Text provided
★ ★ ★ ★ ★ ★ ★
UNITED STATES DISTRICT COURT EASTERN DISTRICT OF LOUISIANA SECTION "B"5
Dec 8, 2011
CIVIL ACTION NO. 10-3446 (E.D. La. Dec. 8, 2011)

Opinion

CIVIL ACTION NO. 10-3446

12-08-2011

FAIRFIELD ROYALTY CO. v. ISLAND OPERATING COMPANY, INC.


ORDER AND REASONS

Before the Court is defendant, Island Operating Company's Motion to Alter or Amend; alternatively, Motion to Certify for Appeal Pursuant to 28 U.S.C. §1292(b) and responsive pleading. (Rec. Doc. 20 & 24). The plaintiff, Fairfield Royalty Company, filed a memorandum in opposition to Island Operating Company's underlying motion. (Rec. Doc. 21). For the following reasons, IT IS ORDERED that Petitioner's motions pursuant to Fed. R. Civ. P. 60 and 28 U.S.C. § 1292(b) are DENIED.

Facts & Procedural History

On October 10, 2010, plaintiff, Fairfield Royalty Corporation ("Fairfield"), filed a complaint with this Court. (Rec. Doc. 1). In the complaint, Fairfield claims to own a 5.9% working interest in leases and a production platform called EC-2. Fairfield further states that its ownership interest is several and not joint. In addition, Fairfield entered into an agreement with Island Operating Company ("IOC") whereby IOC agreed to perform "certain services" in connection with the platform and, as a result, was responsible for the safe operation of the platform.

Sometime around January 13, 2010, there was a fire on board EC-2 that caused substantial damage to the platform. Fairfield alleges that the fire that damaged the platform was caused by the negligence of IOC, its employees and/or those persons for whom IOC is legally responsible. Fairfield claims to have sustained damages in excess of $800,000 as a result of the fire.

IOC filed a motion for an extension of time to answer on December, 21, 2010. (Rec. Doc. 5). This court granted that motion on January 13, 2011, allowing for a thirty-day extension. (Rec. Doc. 6). IOC then filed a motion to dismiss on January 27, 2011, pursuant to Fed. R. Civ. P. 12(b)(1)&(7). (Rec. Doc. 7). In the motion, IOC argued that dismissal was appropriate because the plaintiff had failed to join "necessary and indispensible non-diverse parties" under Fed. R. Civ. P. 19. More specifically, IOC claims that Apache Corporation, a co-lease owner of the platform, is a necessary and indispensable party. IOC argues that Apache's absence will both impair its ability to protect its interest and potentially subject it to inconsistent obligations.
★ ★ ★ ★ ★ ★ ★
Recorded information
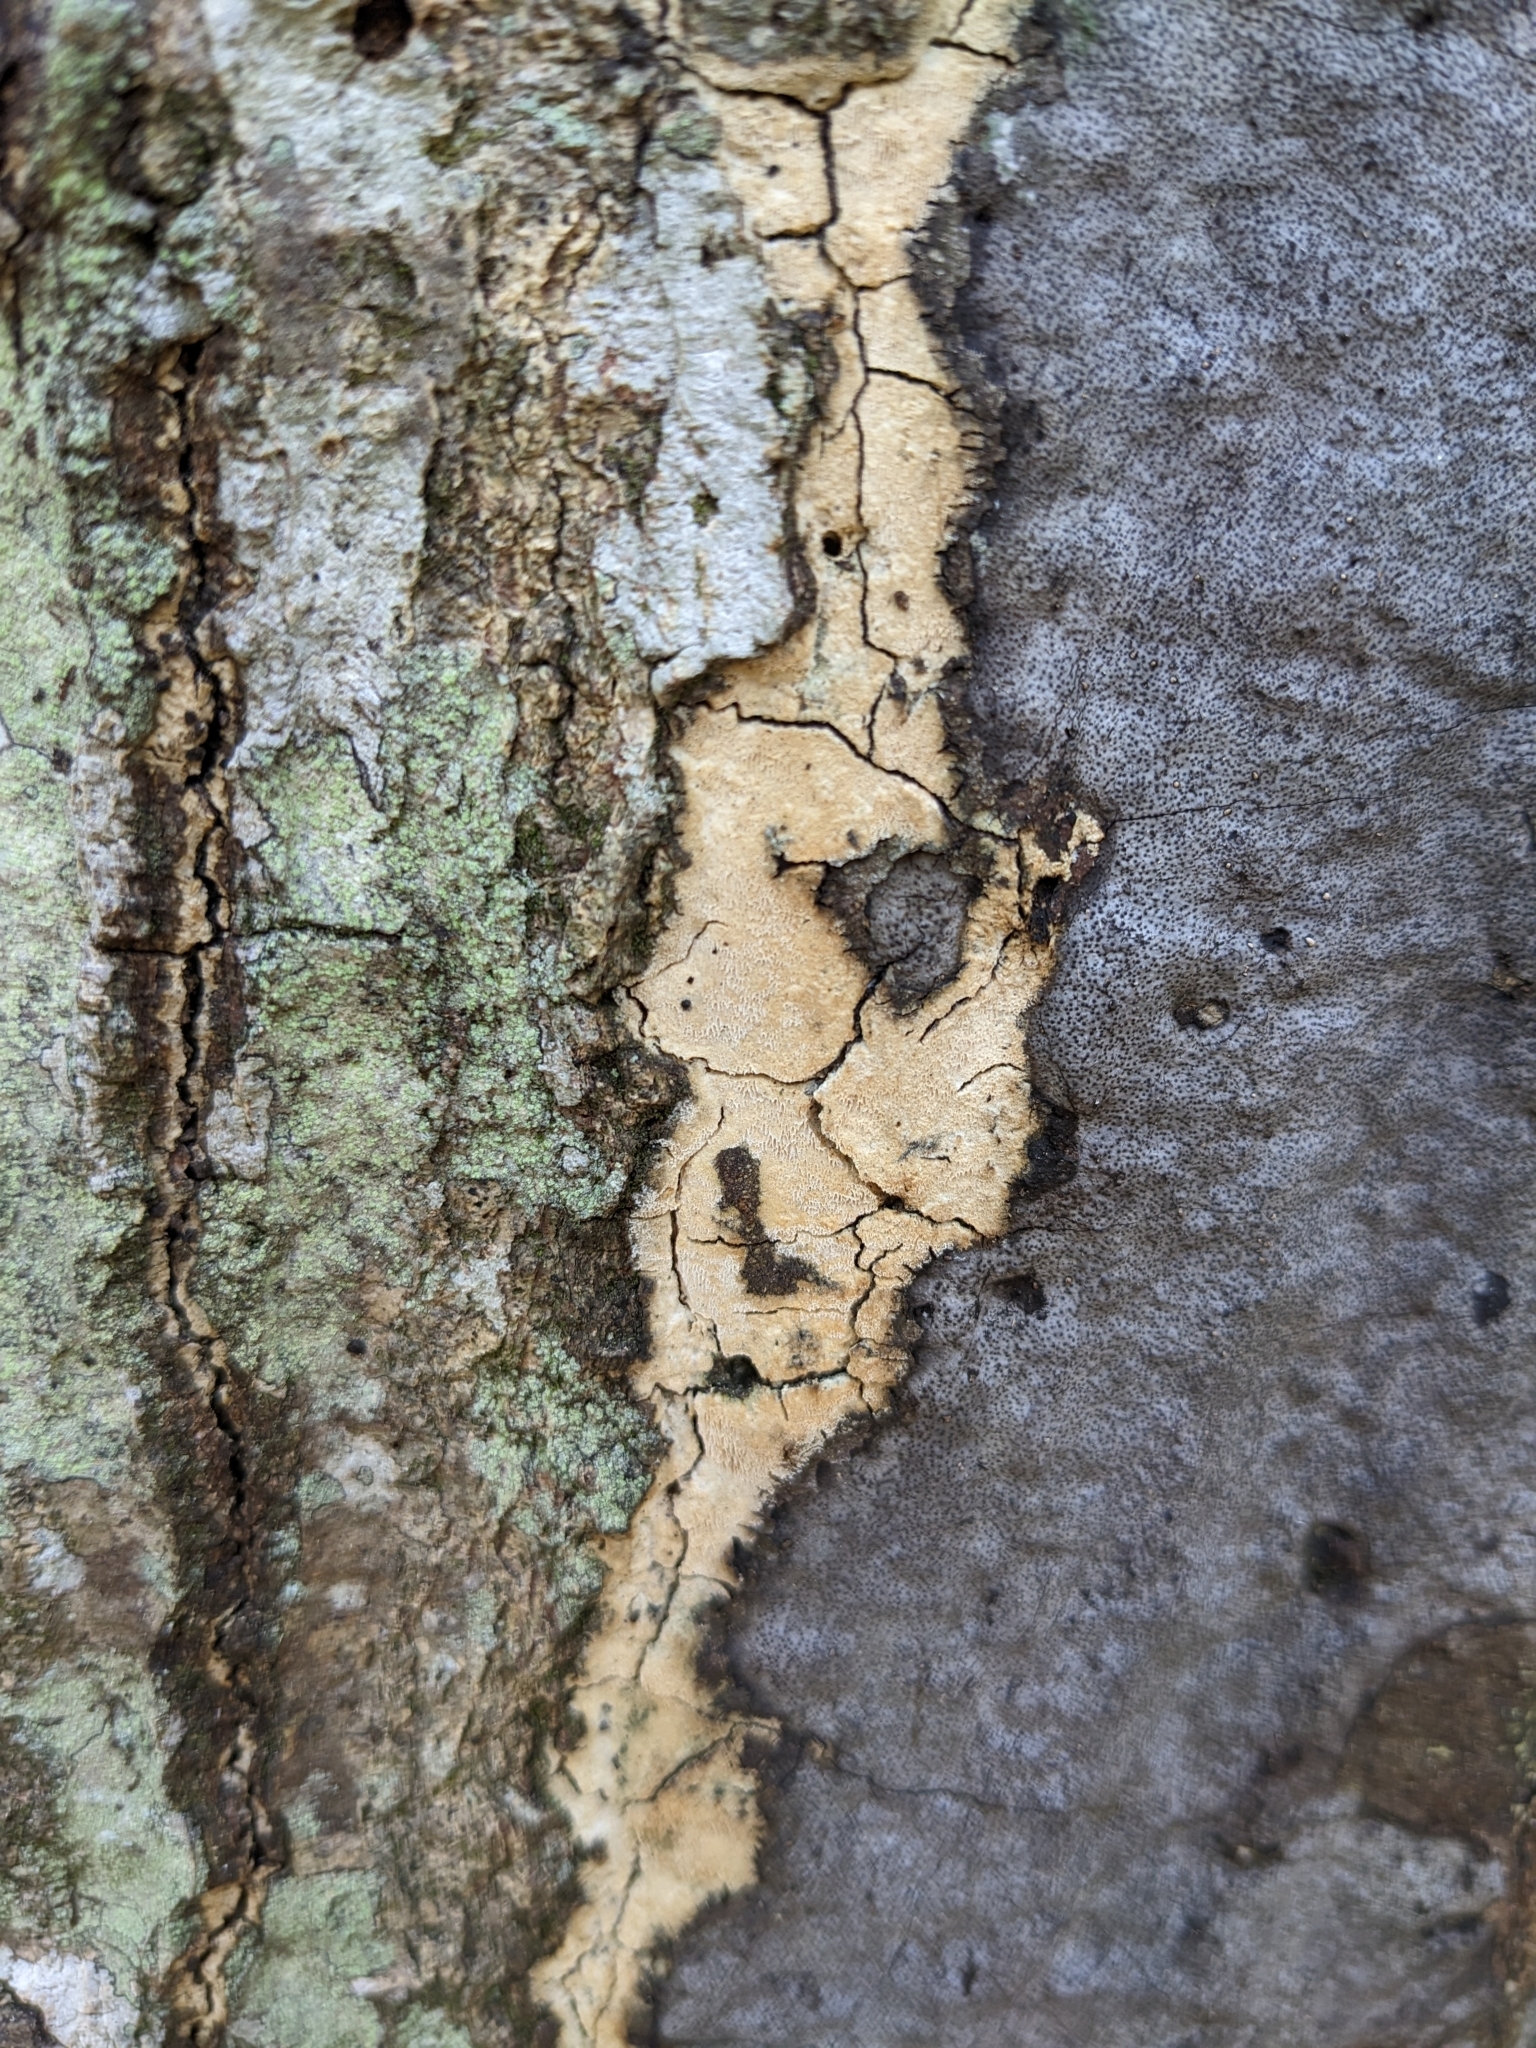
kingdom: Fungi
★ ★ ★ ★ ★ ★ ★
Actions to take
#1 Restate the court order between "FAIRFIELD ROYALTY CO." and "1292(b) are DENIED.", inclusive, swapping "memorandum" for "brief".
#2 Carry on the court order in the Fairfield Royalty case from the point where it stops.

Task-by-task answers
#1
FAIRFIELD ROYALTY CO. v. ISLAND OPERATING COMPANY, INC.


ORDER AND REASONS

Before the Court is defendant, Island Operating Company's Motion to Alter or Amend; alternatively, Motion to Certify for Appeal Pursuant to 28 U.S.C. §1292(b) and responsive pleading. (Rec. Doc. 20 & 24). The plaintiff, Fairfield Royalty Company, filed a brief in opposition to Island Operating Company's underlying motion. (Rec. Doc. 21). For the following reasons, IT IS ORDERED that Petitioner's motions pursuant to Fed. R. Civ. P. 60 and 28 U.S.C. § 1292(b) are DENIED.

#2
On July 29, 2011, this Court ordered that the motion for dismissal for failure to join a necessary party be dismissed. (Rec. Doc. 19). Thereafter, on August 16, 2011, the defendant filed a motion pursuant to Fed. R. Civ. P. 60 seeking relief from the Court's previous order and, in the alternative, a 28 U.S.C. §1292(b) motion seeking certification for interlocutory appeal. (Rec. Doc. 20). Then on August 23, 2011, the plaintiff filed a response. (Rec. Doc. 21).

Law & Analysis

Rule 19

The defendant, IOC, filed a motion to reconsider a previous court order pursuant to Fed. R. Civ. P. 60. IOC has not alleged any grounds for relief under Rule 60 section (a) nor any of the particular grounds listed under Rule 60 section (b)(1-5). Therefore, IOC relies on the catch-all provision under Rule 60(b)(6), "any other reason that justifies relief."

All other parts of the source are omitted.